(PAGE EXCERPT)

Sensitivity can be considered at different levels in the total of preparation and incubations. Ideally during preparation one would like to preserve all antigens present. In many cases this is not possible. But at least a representative fraction should be preserved and be available for immuno labeling. It all depends on the preparation procedure (fixation, embedding, temperature, etc.), which leaves you with a specimen or section with a given number of available and recognizable antigens. The ensuing detection protocol has 100% sensitivity if all the remaining antigens are detected, i.e. are represented by at least one gold particle or marker molecule. Again, due to masking and steric hindrance by the specimen composition this will only in exceptional cases be fully attained. The immuno labeling sensitivity thus expresses the degree to which available antigens can be detected by the employed combination of primary antibody and secondary conjugate.

(End PAGE EXCERPT)
(ENTRIES PROVIDED)

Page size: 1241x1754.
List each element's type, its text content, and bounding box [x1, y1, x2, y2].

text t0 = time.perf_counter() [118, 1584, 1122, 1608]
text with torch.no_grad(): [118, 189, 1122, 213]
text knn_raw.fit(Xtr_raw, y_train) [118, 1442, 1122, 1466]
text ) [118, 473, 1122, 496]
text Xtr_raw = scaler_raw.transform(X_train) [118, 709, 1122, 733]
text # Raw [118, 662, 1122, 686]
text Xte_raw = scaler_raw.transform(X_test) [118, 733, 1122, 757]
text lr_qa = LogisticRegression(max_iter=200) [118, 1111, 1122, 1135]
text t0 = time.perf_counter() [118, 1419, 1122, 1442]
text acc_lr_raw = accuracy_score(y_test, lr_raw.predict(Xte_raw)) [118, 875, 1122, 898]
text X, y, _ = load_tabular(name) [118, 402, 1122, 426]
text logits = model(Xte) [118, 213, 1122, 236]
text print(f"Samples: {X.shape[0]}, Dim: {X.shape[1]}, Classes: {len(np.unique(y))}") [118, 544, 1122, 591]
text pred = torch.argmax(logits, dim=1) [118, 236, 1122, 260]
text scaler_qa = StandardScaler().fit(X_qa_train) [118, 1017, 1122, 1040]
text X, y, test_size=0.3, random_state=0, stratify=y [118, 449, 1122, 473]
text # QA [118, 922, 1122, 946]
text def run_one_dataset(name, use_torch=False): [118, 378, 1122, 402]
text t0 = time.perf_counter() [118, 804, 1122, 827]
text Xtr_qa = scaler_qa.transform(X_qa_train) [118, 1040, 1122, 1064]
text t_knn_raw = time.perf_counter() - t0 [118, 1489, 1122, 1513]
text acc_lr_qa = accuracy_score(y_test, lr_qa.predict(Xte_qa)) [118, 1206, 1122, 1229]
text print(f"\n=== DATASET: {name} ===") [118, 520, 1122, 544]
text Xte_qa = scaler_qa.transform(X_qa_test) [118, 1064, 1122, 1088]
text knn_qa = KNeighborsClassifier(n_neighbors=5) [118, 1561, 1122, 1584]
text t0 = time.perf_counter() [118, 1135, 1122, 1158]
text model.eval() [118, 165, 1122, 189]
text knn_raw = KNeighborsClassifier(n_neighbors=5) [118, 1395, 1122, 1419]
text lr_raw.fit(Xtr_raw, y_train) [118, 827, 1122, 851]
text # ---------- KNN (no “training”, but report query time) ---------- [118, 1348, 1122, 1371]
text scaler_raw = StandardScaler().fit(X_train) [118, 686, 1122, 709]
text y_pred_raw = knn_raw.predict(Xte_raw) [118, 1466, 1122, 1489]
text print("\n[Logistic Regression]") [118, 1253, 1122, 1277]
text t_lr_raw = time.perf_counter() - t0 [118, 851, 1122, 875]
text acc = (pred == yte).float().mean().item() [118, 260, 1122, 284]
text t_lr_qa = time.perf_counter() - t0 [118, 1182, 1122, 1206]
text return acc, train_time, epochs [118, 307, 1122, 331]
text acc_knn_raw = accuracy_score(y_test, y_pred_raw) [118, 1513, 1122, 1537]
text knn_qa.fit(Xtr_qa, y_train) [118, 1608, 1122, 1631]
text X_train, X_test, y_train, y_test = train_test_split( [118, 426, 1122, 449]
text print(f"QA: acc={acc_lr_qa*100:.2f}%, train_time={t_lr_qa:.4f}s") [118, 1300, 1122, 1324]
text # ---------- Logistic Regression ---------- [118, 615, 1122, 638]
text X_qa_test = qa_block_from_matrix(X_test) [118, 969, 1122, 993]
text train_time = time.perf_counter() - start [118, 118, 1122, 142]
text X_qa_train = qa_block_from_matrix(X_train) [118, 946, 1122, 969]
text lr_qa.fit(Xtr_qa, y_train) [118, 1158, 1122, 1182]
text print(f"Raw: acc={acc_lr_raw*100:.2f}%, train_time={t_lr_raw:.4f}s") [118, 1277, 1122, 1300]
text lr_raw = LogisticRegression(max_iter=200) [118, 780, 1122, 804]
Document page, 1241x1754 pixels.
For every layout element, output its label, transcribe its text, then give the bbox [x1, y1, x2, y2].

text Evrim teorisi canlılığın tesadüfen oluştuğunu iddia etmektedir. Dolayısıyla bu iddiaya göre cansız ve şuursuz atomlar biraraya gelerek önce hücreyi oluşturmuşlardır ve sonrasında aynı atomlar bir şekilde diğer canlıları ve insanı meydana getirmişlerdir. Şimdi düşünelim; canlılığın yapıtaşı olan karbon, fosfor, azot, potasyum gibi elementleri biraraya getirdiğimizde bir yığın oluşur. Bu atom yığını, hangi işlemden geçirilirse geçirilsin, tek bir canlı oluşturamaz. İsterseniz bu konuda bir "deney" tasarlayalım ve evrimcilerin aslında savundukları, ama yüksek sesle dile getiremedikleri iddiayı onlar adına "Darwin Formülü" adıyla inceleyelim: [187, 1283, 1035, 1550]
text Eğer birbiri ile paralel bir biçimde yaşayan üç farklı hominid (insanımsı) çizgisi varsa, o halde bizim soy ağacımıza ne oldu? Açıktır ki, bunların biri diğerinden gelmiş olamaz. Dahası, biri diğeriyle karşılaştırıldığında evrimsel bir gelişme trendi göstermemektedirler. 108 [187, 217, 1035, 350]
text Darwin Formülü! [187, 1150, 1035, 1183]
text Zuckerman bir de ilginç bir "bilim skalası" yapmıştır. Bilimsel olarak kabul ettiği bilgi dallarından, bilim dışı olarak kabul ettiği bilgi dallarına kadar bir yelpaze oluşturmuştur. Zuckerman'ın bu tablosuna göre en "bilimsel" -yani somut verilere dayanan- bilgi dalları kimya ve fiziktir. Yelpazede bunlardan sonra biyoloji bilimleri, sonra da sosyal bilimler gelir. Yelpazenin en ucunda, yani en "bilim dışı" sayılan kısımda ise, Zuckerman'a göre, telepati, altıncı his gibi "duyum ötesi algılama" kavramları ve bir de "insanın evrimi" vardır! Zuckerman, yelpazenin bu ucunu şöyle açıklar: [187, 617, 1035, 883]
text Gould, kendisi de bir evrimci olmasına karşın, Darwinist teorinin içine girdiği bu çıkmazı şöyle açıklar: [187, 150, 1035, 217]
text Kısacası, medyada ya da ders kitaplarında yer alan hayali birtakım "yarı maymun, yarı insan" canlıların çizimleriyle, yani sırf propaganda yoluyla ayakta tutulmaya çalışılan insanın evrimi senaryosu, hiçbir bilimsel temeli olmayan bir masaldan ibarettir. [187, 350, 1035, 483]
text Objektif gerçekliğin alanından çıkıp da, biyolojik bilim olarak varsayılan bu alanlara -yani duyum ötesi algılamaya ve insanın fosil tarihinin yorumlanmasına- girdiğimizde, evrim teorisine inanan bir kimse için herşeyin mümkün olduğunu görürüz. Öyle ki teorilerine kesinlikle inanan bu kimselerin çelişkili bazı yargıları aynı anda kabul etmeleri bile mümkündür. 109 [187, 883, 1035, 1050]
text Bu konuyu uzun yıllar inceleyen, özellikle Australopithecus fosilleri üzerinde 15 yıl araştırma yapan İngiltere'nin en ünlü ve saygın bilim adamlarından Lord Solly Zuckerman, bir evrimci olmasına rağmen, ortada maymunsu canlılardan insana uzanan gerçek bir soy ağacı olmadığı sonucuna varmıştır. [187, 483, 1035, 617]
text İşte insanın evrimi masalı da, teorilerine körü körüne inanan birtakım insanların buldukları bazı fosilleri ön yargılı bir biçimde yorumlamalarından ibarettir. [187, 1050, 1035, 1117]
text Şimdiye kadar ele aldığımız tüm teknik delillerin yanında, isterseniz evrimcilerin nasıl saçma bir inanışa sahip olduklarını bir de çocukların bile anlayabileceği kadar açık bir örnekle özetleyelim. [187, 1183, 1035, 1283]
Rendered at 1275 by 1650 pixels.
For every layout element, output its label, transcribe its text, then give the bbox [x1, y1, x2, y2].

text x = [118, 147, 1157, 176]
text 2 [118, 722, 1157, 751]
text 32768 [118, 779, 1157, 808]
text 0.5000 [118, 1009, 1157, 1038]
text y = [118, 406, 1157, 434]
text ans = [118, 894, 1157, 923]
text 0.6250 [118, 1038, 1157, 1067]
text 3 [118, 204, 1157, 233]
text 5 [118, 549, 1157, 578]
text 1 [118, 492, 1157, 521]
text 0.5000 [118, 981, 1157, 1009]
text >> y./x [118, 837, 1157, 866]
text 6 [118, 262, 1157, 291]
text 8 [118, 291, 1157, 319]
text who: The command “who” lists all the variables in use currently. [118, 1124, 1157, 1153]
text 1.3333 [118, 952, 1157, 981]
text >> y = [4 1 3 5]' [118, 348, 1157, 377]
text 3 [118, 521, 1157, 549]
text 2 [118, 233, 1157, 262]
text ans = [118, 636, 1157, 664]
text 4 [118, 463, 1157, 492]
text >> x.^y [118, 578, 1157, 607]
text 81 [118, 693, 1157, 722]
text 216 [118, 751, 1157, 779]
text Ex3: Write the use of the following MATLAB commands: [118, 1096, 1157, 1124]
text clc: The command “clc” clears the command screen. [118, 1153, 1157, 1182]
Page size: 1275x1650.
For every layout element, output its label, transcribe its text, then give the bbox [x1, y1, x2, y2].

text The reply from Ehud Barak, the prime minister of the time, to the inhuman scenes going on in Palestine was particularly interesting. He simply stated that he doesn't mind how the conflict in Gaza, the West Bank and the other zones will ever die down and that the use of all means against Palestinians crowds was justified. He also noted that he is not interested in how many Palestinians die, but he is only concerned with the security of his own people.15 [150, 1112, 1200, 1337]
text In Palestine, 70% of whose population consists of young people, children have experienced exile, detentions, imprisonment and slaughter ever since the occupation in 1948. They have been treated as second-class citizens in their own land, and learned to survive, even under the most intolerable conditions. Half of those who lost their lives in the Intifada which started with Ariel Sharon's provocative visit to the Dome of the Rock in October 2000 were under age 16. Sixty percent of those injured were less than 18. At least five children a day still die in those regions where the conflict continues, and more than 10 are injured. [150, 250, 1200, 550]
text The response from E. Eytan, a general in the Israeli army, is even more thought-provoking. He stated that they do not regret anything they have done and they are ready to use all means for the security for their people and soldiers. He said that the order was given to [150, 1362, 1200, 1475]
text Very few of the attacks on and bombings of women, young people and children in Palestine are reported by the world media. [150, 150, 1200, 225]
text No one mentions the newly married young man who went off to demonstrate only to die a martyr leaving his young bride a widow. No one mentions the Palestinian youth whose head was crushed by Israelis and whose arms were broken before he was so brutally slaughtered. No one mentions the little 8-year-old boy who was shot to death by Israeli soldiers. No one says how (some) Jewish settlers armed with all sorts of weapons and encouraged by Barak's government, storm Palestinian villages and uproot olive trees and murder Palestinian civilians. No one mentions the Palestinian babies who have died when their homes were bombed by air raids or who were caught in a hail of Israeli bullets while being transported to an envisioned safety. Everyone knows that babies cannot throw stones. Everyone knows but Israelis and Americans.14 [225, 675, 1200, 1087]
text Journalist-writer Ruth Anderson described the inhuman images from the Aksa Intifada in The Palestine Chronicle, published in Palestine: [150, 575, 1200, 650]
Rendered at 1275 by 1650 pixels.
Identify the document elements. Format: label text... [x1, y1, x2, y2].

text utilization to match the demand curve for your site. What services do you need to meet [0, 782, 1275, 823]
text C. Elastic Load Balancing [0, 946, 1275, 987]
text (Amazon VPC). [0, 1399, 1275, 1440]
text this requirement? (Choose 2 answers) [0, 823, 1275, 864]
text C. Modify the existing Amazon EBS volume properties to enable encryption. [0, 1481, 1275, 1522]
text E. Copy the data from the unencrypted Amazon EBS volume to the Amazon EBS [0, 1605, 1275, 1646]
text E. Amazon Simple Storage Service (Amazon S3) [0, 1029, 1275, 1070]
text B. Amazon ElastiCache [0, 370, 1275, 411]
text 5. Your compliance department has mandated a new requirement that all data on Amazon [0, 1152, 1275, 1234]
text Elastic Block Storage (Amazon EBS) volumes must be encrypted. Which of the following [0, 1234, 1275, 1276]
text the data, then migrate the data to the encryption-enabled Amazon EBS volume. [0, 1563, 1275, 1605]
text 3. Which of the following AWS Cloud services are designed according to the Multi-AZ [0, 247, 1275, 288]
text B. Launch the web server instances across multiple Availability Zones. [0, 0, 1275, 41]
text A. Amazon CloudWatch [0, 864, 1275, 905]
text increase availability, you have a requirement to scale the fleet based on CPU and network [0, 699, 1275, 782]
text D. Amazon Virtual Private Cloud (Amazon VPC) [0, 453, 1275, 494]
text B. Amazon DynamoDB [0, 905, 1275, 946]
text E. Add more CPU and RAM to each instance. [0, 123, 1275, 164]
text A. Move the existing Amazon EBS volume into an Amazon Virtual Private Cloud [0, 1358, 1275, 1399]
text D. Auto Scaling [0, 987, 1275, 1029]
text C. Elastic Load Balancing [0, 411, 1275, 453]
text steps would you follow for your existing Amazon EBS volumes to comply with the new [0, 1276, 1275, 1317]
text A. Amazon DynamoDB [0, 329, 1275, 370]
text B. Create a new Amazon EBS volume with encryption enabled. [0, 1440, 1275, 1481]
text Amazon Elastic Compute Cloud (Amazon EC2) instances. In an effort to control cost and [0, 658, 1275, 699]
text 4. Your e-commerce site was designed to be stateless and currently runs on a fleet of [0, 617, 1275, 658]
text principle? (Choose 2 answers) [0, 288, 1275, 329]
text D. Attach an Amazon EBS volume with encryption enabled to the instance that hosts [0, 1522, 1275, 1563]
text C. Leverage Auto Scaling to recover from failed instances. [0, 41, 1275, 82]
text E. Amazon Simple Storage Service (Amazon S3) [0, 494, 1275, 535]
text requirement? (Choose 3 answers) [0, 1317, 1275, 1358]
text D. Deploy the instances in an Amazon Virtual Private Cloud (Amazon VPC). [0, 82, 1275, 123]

(End ENTRIES PROVIDED)

## TASK BRIEF:
Answer these questions about the immuno labeling sensitivity text:
(a) Which procedure determines how many antigens remain available and recognizable in a specimen or section?
(b) When does the detection protocol have 100% sensitivity?
(c) What keeps 100% sensitivity from being fully attained except in exceptional cases?

## OUTPUT:
(a) The preparation procedure (fixation, embedding, temperature, etc.).
(b) When all the remaining antigens are detected, meaning each is represented by at least one gold particle or marker molecule.
(c) Masking and steric hindrance by the specimen composition.